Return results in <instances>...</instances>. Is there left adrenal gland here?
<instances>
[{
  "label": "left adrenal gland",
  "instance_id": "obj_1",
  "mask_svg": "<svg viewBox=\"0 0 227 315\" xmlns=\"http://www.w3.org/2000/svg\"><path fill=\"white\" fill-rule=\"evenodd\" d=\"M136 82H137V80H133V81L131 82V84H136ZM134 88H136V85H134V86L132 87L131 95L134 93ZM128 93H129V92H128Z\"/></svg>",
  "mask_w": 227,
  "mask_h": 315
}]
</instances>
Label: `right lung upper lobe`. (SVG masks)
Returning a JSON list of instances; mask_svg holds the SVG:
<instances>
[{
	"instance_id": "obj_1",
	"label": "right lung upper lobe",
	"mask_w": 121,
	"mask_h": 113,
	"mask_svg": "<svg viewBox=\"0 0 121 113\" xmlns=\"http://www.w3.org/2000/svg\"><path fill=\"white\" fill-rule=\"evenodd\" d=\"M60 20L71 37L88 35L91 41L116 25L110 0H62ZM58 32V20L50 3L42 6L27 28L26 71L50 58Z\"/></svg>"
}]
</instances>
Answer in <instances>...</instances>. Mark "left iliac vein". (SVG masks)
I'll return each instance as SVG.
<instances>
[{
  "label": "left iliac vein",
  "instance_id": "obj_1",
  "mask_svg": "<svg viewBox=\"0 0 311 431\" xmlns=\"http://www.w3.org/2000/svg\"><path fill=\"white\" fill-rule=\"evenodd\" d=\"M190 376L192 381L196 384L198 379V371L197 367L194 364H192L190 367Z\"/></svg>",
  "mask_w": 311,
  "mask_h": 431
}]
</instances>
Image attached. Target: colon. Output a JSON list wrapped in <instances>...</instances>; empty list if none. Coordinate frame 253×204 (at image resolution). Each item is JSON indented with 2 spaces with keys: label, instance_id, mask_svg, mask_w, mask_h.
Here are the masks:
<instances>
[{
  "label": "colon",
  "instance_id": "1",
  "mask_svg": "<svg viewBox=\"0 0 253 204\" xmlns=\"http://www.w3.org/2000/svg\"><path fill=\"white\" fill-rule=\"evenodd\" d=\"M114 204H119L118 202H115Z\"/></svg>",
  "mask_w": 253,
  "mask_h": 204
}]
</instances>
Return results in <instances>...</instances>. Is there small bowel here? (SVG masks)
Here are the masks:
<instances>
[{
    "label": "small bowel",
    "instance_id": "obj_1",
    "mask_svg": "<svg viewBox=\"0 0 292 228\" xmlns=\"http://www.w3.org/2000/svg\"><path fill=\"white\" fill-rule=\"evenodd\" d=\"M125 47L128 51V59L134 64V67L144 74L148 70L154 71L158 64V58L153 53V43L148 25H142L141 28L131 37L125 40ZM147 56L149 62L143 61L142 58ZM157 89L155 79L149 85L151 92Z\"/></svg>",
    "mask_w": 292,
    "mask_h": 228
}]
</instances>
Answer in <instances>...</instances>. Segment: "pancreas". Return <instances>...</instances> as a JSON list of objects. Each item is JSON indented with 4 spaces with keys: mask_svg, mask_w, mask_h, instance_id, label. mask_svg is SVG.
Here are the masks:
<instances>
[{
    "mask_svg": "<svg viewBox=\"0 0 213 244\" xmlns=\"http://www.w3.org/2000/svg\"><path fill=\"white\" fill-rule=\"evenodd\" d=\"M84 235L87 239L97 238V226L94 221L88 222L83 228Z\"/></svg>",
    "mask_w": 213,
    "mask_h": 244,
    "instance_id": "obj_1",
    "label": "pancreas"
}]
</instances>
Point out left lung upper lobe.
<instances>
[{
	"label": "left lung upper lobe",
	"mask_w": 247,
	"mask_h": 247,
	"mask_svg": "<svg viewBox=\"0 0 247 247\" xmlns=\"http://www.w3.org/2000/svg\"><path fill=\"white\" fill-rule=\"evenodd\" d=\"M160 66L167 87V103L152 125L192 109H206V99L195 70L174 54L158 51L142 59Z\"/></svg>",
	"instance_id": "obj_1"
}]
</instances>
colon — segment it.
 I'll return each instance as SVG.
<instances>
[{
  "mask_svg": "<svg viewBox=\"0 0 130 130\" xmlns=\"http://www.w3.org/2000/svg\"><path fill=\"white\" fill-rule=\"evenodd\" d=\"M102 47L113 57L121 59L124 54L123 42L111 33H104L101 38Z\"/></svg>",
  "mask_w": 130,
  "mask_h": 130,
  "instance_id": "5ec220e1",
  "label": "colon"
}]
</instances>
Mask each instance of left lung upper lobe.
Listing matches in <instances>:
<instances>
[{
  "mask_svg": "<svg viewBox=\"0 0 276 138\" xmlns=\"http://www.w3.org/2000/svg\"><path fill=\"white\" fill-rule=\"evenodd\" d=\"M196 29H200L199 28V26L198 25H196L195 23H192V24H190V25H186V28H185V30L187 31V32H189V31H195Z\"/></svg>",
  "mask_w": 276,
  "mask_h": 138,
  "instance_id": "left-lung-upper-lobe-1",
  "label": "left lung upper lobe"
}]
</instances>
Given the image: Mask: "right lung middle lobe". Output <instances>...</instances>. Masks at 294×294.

● ● ● ●

**SET TASK:** Collect every line from the rows above that contains the word "colon". Case counts.

**EXERCISE OUTPUT:**
Image attached. Target: colon. Output a JSON list wrapped in <instances>...</instances>; empty list if none. Coordinate frame 253×204 (at image resolution). Each item is JSON indented with 2 spaces with keys: label, instance_id, mask_svg, mask_w, mask_h.
  "label": "colon",
colon — segment it.
  "label": "colon"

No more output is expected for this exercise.